Justifying CEO Pay – Look, We Can Use it For Other Things Too!

Megan McArdle reviews a chapter in Tim Harford’s new book.

But Harford ably outlines an even more intriguing possibility: Michael Eisner might be worth $800 million even if he does nothing at all—indeed, perhaps he’d be worth even more if he did nothing but play video games all day.

That’s because many economists believe that CEO pay is structured as it is not to spur the CEO to ever greater heights of achievement, but rather pour encourager les autres. Michael Eisner might work just as hard for $1 million a year . . . but the gigantic payoff to becoming CEO spurs those beneath him to ever-greater heights of achievement. Basically, Michael Eisner has won the employment lottery. And because the prize is so big, all of his subordinates are dutifully beavering away, vying for a chance at the gravy train.

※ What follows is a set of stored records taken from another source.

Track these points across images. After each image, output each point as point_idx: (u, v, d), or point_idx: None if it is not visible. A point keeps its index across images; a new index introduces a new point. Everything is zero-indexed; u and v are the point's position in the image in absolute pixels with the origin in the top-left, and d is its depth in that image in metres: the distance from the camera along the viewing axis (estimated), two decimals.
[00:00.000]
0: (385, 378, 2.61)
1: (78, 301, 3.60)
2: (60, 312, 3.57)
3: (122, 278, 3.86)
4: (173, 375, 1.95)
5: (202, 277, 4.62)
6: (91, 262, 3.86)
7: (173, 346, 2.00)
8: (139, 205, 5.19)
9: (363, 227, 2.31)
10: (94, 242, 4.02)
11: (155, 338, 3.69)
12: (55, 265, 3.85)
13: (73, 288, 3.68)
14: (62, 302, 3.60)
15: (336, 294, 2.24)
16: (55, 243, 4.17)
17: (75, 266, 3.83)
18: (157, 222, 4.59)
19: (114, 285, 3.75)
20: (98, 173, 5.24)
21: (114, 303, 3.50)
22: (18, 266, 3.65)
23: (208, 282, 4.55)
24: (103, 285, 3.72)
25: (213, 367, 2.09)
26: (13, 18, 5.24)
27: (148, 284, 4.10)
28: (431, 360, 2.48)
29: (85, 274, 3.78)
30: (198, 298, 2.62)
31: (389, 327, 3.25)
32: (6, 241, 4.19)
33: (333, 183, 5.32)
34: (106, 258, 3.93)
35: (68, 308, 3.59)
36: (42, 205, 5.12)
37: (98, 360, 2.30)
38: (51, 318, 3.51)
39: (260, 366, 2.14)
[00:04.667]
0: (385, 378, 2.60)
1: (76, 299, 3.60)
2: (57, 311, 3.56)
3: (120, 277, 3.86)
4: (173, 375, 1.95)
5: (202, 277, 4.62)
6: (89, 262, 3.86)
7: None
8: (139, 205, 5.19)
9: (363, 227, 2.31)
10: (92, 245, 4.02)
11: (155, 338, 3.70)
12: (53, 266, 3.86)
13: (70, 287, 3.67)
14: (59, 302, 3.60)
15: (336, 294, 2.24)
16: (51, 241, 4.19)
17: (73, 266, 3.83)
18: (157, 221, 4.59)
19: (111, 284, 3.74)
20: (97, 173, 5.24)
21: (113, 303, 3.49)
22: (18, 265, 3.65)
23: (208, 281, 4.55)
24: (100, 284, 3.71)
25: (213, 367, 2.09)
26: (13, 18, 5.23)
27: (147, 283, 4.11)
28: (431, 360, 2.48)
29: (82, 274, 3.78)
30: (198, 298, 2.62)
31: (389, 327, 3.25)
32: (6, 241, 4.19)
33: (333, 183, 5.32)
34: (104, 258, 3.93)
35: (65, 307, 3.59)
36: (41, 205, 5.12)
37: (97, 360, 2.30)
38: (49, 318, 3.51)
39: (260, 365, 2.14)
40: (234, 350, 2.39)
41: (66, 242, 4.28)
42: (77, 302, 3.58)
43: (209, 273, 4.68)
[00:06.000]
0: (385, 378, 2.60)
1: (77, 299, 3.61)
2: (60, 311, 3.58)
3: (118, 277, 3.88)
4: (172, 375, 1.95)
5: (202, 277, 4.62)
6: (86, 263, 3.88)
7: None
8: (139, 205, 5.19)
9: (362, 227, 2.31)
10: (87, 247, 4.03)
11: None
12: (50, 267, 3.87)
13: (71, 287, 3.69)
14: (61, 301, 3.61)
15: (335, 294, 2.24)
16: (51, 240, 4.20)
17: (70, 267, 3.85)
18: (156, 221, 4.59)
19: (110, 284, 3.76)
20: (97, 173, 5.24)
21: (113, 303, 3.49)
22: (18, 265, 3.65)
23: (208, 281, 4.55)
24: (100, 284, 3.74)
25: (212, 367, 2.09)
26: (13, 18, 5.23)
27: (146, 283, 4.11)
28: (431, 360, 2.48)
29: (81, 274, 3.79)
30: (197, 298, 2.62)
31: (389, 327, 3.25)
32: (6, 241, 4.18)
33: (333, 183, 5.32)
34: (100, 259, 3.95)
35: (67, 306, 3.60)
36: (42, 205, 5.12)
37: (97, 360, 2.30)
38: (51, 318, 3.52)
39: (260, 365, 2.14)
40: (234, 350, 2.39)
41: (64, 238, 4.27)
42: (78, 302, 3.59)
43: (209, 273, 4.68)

I worked in a Fortune 500 company for a while. The CEO was a young guy. By what must be one heck of a coincidence, the CEO was the son of the previous CEO, and the grandson of the CEO before that. Needless to say, the CEO’s family owned a big chunk of the company’s shares. Interestingly, the CEO didn’t have all that much experience in the industry – he had spent some years in an investment bank that happened to own the second largest block of shares of the company. And incidentally, the company’s business model for fifty years had been heavily geared toward picking up properties that came with big government subsidies attached.

Now, I don’t think anyone would conclude this is an unusual situation in corporate America. So its worth following through Harford’s thought process. (I assume McArdle got it right – it does sound like Harford.) How much encouragement would the more lineage-impaired employees have derived from the perks given to the CEO? My guess is that the average guy struggling to survive on a $40,000 a year income is as encouraged to work harder by Michael Eisner’s example as he is encouraged to inherit more by Paris Hilton.